* [WORK ITEM]:
Among the entries below, tally the lines that include "Adhesive", and give the number alone.

* [WORKING DATA]:
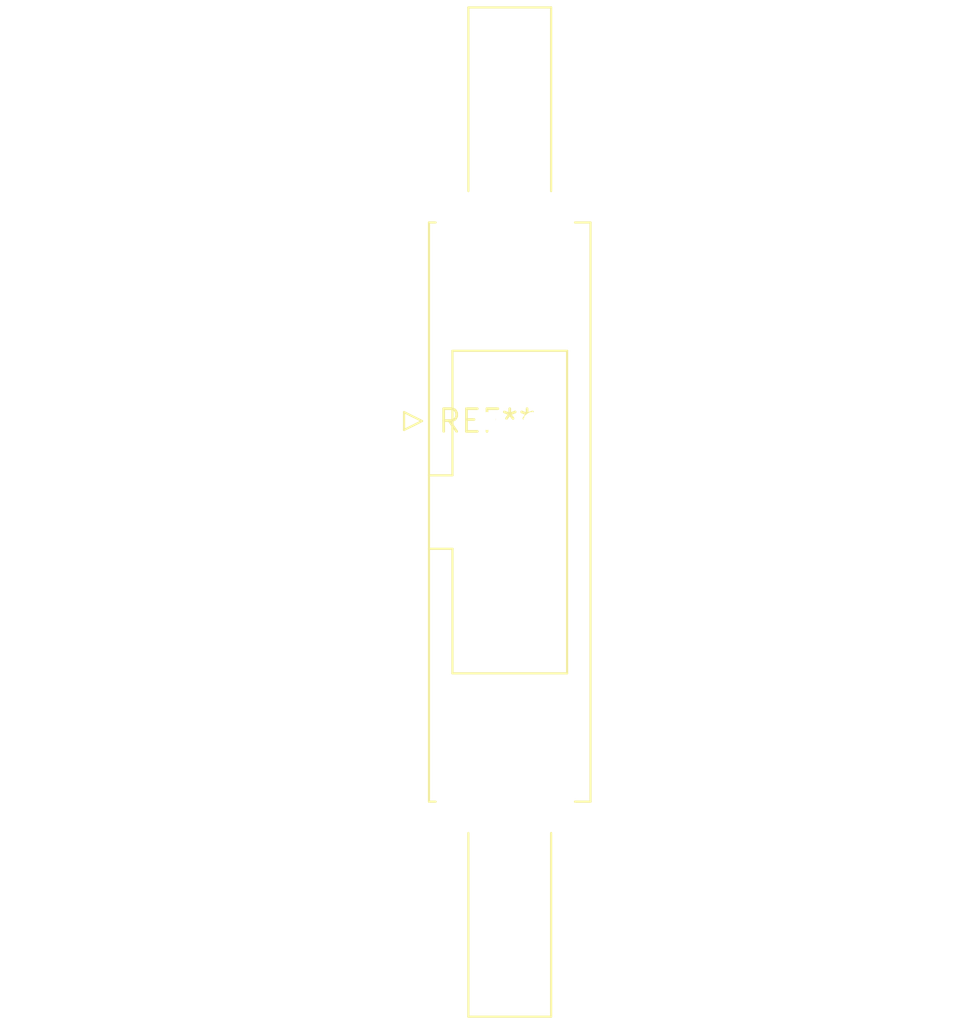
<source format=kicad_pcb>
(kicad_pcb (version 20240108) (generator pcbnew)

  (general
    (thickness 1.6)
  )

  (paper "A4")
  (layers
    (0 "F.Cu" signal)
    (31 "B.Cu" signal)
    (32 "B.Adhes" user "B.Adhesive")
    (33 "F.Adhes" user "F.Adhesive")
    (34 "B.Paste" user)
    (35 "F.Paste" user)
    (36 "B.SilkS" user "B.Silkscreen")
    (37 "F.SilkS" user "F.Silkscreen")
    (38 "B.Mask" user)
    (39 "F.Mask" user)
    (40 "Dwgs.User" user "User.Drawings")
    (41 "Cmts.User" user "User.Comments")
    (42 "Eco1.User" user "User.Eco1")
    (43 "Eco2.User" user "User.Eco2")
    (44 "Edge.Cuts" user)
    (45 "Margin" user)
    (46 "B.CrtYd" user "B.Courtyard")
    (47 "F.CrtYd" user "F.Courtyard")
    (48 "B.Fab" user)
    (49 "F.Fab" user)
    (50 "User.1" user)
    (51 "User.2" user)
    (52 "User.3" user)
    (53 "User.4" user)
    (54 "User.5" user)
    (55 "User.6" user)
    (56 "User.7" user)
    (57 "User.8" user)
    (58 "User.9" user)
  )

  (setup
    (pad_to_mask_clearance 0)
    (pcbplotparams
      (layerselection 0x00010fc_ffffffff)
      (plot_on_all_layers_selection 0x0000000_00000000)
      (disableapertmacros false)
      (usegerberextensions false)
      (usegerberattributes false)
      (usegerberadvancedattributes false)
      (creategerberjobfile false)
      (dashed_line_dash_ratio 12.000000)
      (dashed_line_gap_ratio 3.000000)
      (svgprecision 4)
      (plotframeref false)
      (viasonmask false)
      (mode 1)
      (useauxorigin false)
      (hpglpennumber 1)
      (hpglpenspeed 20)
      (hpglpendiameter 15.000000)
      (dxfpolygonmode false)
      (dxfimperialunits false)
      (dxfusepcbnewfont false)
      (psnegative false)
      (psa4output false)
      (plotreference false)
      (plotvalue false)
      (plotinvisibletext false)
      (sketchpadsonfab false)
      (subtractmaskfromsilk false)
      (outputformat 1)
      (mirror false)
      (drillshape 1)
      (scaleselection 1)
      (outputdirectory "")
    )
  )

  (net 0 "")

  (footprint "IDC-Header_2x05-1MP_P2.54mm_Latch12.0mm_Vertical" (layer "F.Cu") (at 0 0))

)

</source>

* [WRITTEN SOLUTION]:
2